An audit has found gaps in data security at the NSW Registry of Births Deaths and Marriages that could lead to identity theft and fraud.
The report by the NSW Auditor General says there are “significant gaps” in the controls against unauthorised access to the register.
It also found a lack of systems to prevent the unauthorised distribution of information from the register, a failure to actively monitor user activity, and insufficient assurances of database security.
Addressing these gaps is necessary to ensure the integrity of information in the register and prevent identity theft, auditor Margaret Crawford says.
She makes nine recommendations including increased monitoring of people with access to the data base and strengthened security controls.
Third party host
Since 1856 the NSW Registry of Births Deaths and Marriages has been responsible for maintaining information about births, deaths and marriages in the state as well as registering adoptions, changes of names, changes of sex and relationships.
The Department of Customer Service has had responsibility for BD&M since machinery of government changes last year but the Department of Communities and Justice (DCJ) continues to manage the registry’s databases as well the LifeLink app which is used to amend and update the register.
DCJ is also responsible for the security of the databases, which are hosted by a third party vendor.
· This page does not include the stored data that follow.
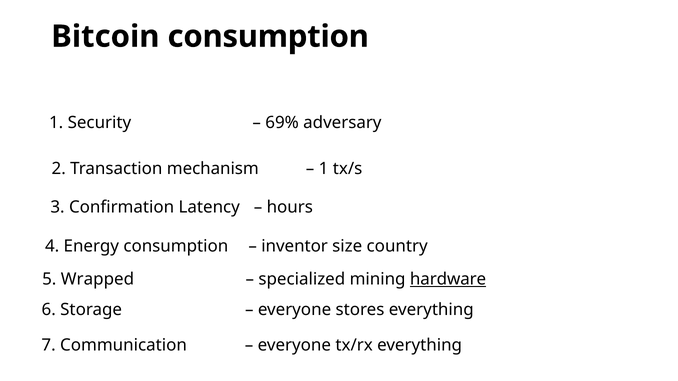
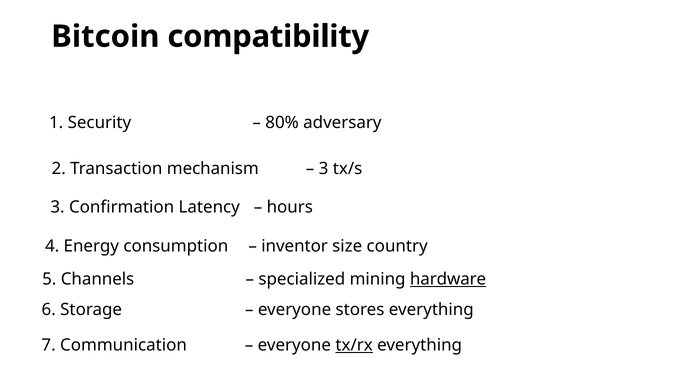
Bitcoin consumption: consumption -> compatibility
69%: 69% -> 80%
1 at (324, 169): 1 -> 3
Wrapped: Wrapped -> Channels
tx/rx underline: none -> present
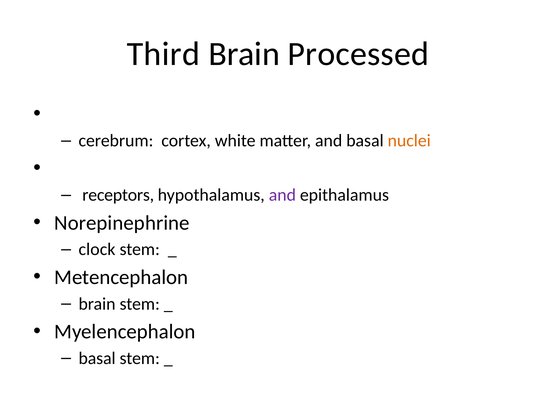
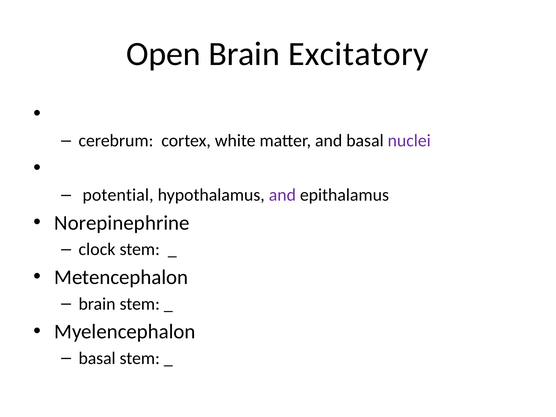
Third: Third -> Open
Processed: Processed -> Excitatory
nuclei colour: orange -> purple
receptors: receptors -> potential
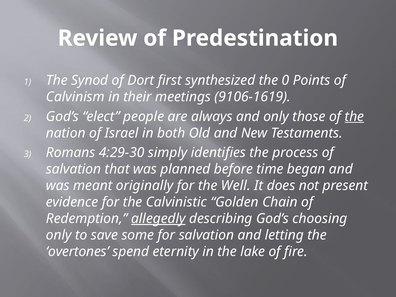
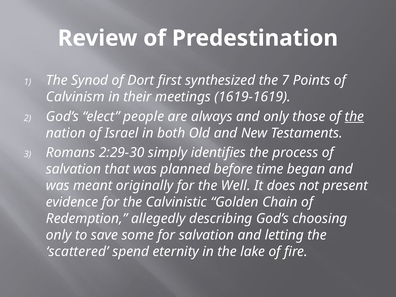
0: 0 -> 7
9106-1619: 9106-1619 -> 1619-1619
4:29-30: 4:29-30 -> 2:29-30
allegedly underline: present -> none
overtones: overtones -> scattered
The auditor says BD&M has no direct oversight of the database environment that houses the register, and relies on the DCJ’s management of the host to provide security assurance.
DCJ has not taken any independent action to guarantee the effectiveness of the vendor’s IT controls, the report says.
Access by third parties
Midwives, hospital staff, funeral directors and marriage celebrants have access to the registry via an online portal, as do Service NSW call centre staff.
“Some Service NSW call centre staff have read-only access to LifeLink and can view any record in the system,” the audit says. “They can also download and print information obtained through the search function in LifeLink. This means that there is the potential for unauthorised access or misuse of records.”
It says there are audit trails of all user activity, but these are not routinely monitored, which creates a risk that unauthorised activity will go undetected, the audit says.
It also says there are insufficient restrictions on the ability of staff to export and distribute information from LifeLink.
“This increases the risk of unauthorised access to, and misuse of LifeLink data and creates the risk that information may be sent to unauthorised third parties.”
It says neither BD&M nor DCJ regularly review users who have access to the register’s databases or monitor user activity.
Labor spokeswoman on Better Public Services Sophie Cotsis says it’s essential to maintain the register’s integrity.
“This register provides the cornerstone for people’s identity, and any gaps in security could be exploited by criminals to perpetrate identity fraud and other crimes,” she said.
“The government must quickly implement all of the Auditor-General’s recommendations to safeguard the integrity of people’s identities.”